### THE RECORDS
☆ ☆ ☆ ☆ ☆
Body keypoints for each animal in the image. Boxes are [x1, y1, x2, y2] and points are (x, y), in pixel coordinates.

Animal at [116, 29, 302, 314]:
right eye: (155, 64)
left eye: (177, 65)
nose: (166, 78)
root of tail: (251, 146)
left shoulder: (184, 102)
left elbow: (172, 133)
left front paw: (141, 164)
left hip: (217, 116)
☆ ☆ ☆ ☆ ☆
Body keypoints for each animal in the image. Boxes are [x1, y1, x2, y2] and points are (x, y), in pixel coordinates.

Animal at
☆ ☆ ☆ ☆ ☆
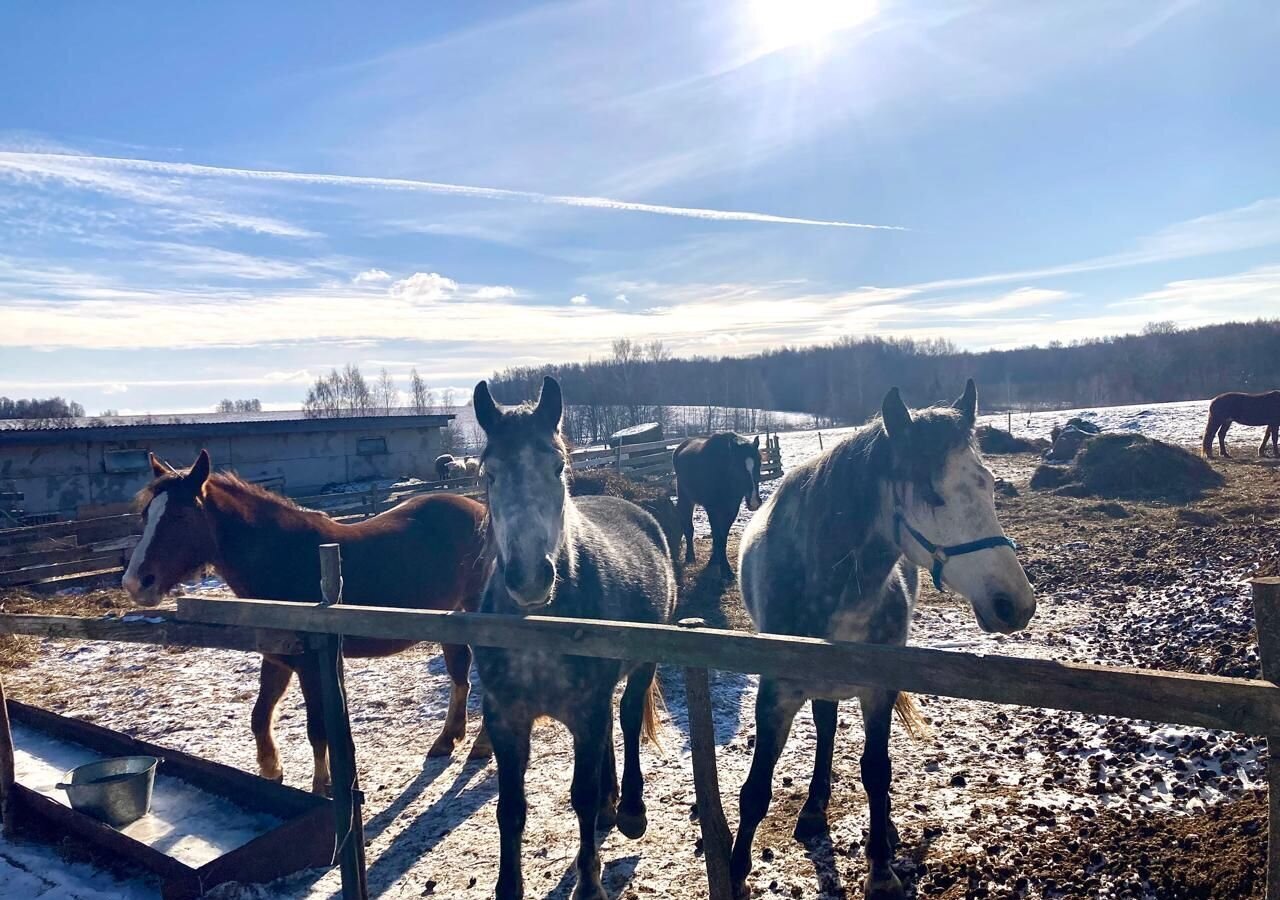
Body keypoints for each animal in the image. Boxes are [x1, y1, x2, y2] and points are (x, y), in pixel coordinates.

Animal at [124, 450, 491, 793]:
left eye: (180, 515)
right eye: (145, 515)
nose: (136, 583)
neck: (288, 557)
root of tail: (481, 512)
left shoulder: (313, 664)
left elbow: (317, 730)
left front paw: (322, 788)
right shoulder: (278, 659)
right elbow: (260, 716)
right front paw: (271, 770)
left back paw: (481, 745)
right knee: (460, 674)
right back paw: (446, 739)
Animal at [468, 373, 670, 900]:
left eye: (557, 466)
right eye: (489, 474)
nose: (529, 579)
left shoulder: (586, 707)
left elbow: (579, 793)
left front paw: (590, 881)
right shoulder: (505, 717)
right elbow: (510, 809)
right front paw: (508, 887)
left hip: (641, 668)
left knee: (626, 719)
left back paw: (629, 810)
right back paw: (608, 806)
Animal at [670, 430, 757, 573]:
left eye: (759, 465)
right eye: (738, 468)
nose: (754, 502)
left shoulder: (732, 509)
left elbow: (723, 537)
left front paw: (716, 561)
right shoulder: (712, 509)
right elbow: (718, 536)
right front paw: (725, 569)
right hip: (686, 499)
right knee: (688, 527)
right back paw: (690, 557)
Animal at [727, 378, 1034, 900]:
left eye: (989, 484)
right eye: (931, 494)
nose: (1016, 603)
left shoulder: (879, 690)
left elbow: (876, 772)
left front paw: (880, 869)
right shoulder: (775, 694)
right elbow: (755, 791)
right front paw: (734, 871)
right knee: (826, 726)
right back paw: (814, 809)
☆ ☆ ☆ ☆ ☆
### THE TASK
Within the data above, the lines from the one with "left front paw: (590, 881)" to the one with "right back paw: (814, 809)" must be repeated exactly; no other line belongs in the answer.

### SOLUTION
left front paw: (590, 881)
right shoulder: (505, 717)
right elbow: (510, 809)
right front paw: (508, 887)
left hip: (641, 668)
left knee: (626, 719)
left back paw: (629, 810)
right back paw: (608, 806)
Animal at [670, 430, 757, 573]:
left eye: (759, 465)
right eye: (738, 468)
nose: (754, 502)
left shoulder: (732, 509)
left elbow: (723, 537)
left front paw: (716, 561)
right shoulder: (712, 509)
right elbow: (718, 536)
right front paw: (725, 569)
right hip: (686, 499)
right knee: (688, 527)
right back paw: (690, 557)
Animal at [727, 378, 1034, 900]:
left eye: (989, 484)
right eye: (931, 494)
nose: (1016, 603)
left shoulder: (879, 690)
left elbow: (876, 772)
left front paw: (880, 869)
right shoulder: (775, 694)
right elbow: (755, 791)
right front paw: (734, 871)
right knee: (826, 726)
right back paw: (814, 809)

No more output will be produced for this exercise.